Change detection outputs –
======

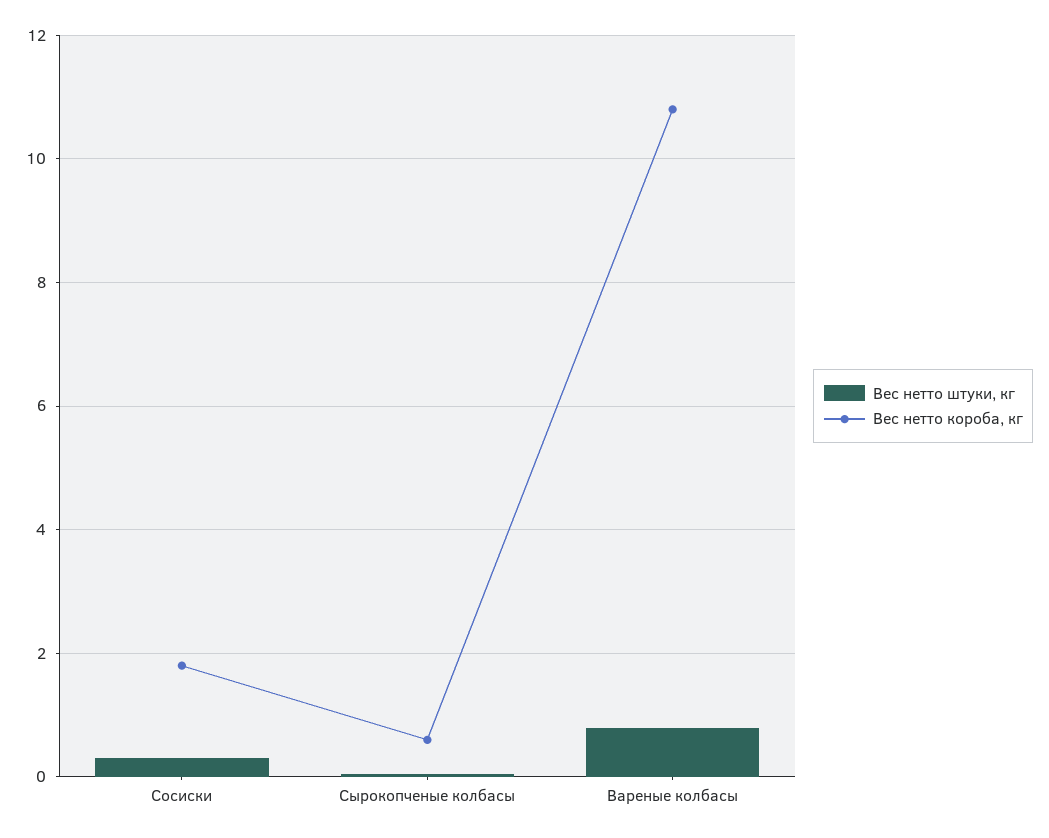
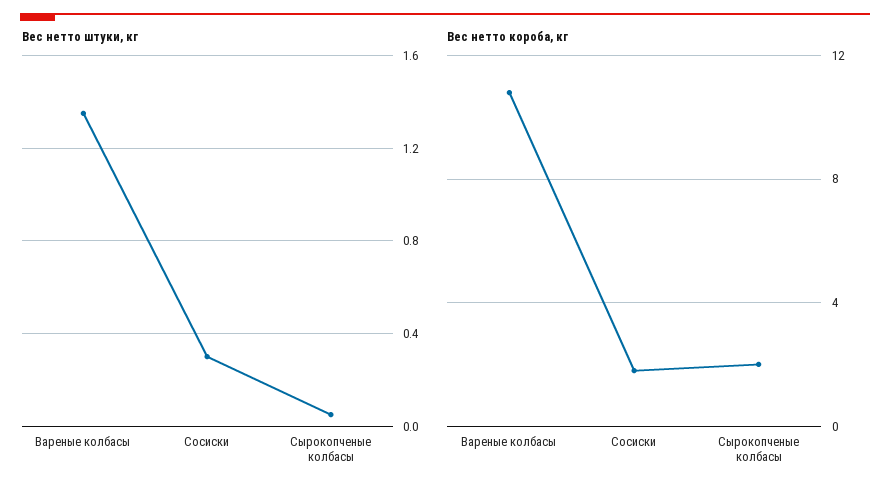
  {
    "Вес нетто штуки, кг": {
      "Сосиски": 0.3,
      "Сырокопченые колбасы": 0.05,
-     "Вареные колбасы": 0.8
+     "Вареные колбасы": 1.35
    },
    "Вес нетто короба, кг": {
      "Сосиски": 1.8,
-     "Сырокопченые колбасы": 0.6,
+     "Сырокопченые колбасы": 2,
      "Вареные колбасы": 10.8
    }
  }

======

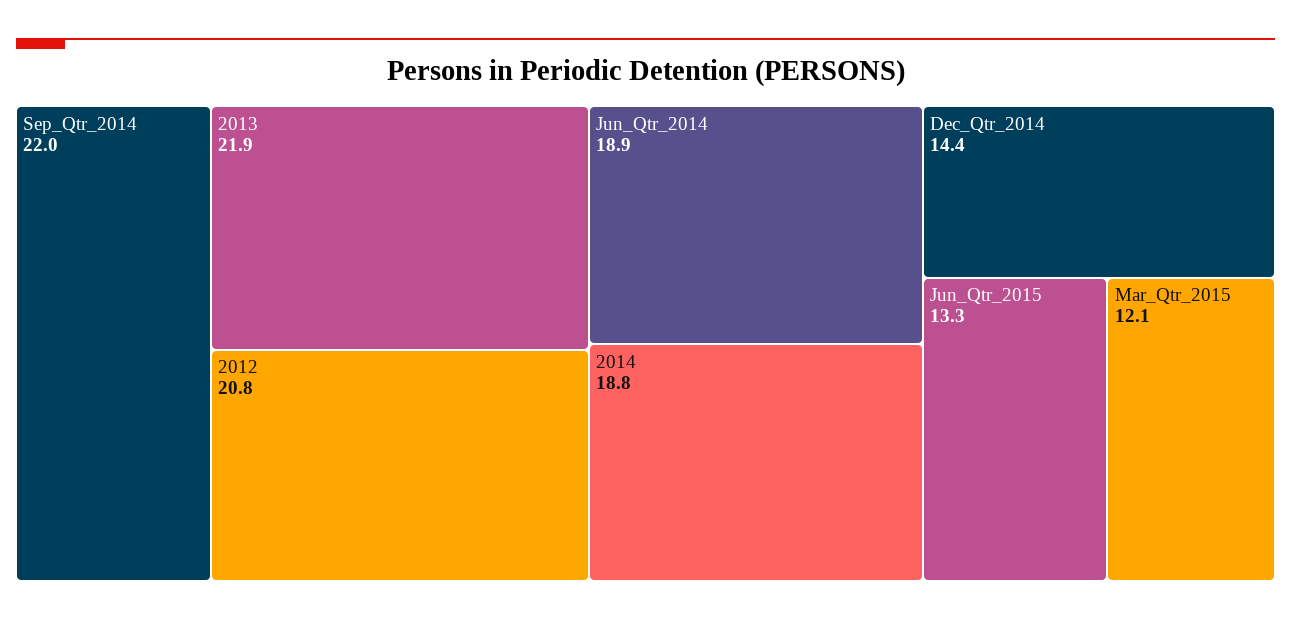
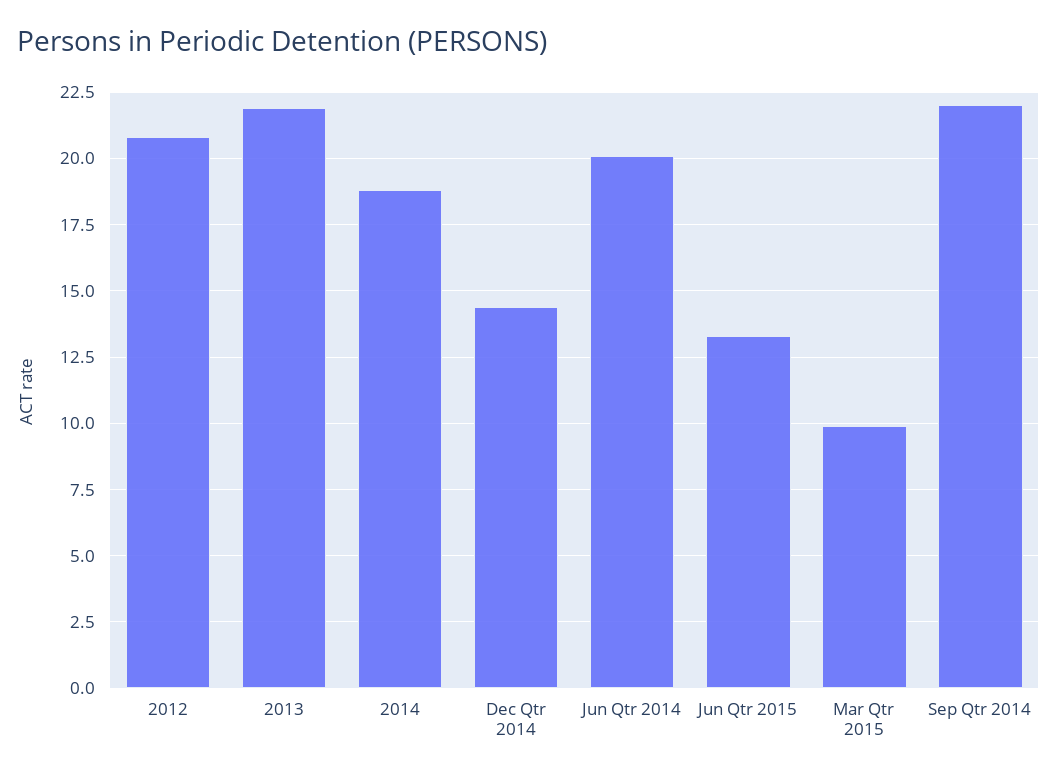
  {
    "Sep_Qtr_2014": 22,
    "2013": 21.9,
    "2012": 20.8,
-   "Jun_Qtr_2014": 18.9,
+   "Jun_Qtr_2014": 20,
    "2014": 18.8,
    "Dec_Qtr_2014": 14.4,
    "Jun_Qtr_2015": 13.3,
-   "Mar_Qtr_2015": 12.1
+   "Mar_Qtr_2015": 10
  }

======

INSTRUCTIONS FOR THE TASK – Only lines of the data holding the word "Сырокопченые" go in the answer. Please copy each of them.

COMPLETED TASK –
      "Сырокопченые колбасы": 0.05,
-     "Сырокопченые колбасы": 0.6,
+     "Сырокопченые колбасы": 2,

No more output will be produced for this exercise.